IT’S an iconic symbol recognised everywhere for over a century, but this year sees the biggest change in the Royal British Legion Poppy for a generation.

After more than three years in development, the Royal British Legion has produced a plastic-free poppy, made entirely from paper that is completely recyclable at home.  

With paper created from renewable fibres from renewable sources including offcuts from coffee cups, the innovative new poppy design features a traditional poppy shape, with a black centre embossed with Poppy Appeal, and a leaf with a crease.  It can be fastened with a pin in the stem or worn in a buttonhole.

The paper design is the first change to the iconic poppy in 28 years.

The Royal British Legion said it maintaiins the iconic poppy design and leaf shape whilst being less impactful to the environment.

‘We are very proud to introduce the plastic-free poppy that will not only enable people to support our armed forces community but also continues the Royal British Legion’s commitment to sustainability,’ said Andy Taylor-Whyte, director of the Poppy Appeal

‘Since the first poppy appeal in 1921 to today, public donations have provided a lifeline for service people and their families, and last year, we helped more than 27,000 people in the armed forces community.’

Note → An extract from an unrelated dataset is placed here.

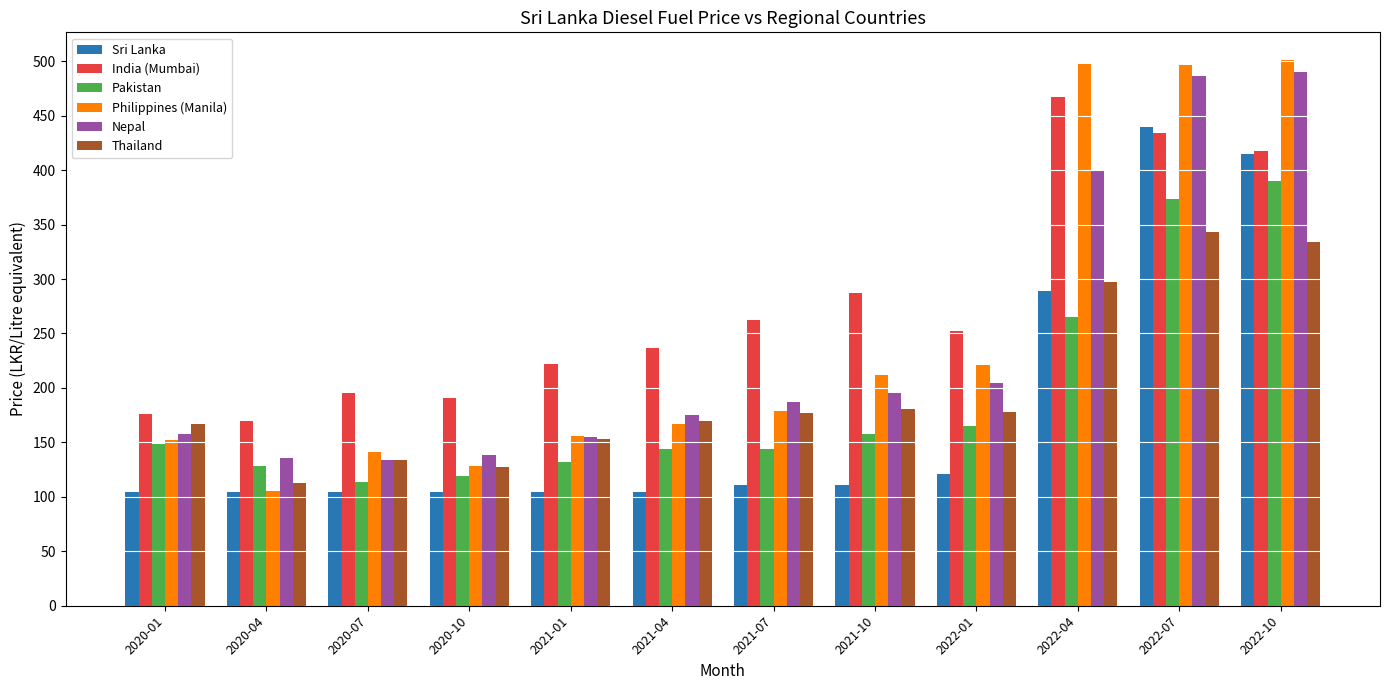

What is the sum of the Sri Lanka values at 2020-01 and 2021-01?

208.0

The new poppy was designed Matter, a company based in Bath, Somerset. It’s the latest version of a design that first appeared in 1921. The original version featured silk for the petals, wire for the stem, and bitumen – a semi-hard petroleum - for the centre.

There were four different poppies designed to suit different budgets, from a large poppy made from silk, a smaller one, one made from lawn or cotton and a cardboard poppy for children.

The 1930s saw poppies made from two layers of lawn cloth, with an upper layer of silk. There was also a green fabric leaf, faux stamens and a metal centre. 

Wartime austerity meant the number of designs dropped from four to two. Silk poppies were made in much smaller numbers, and a second poppy made entirely from card was introduced. 

Wire stems were reintroduced in the 1950s to replace the cardboard used as a result of wartime shortages, with red felt used to create the poppy petals. 

The end of the 1960s saw new look design with a bitumen centre and wire stem replaced by plastic, along with the introduction of a one-piece petal and in 1987 the poppy regained its leaf after it emerged that the public preferred the feature.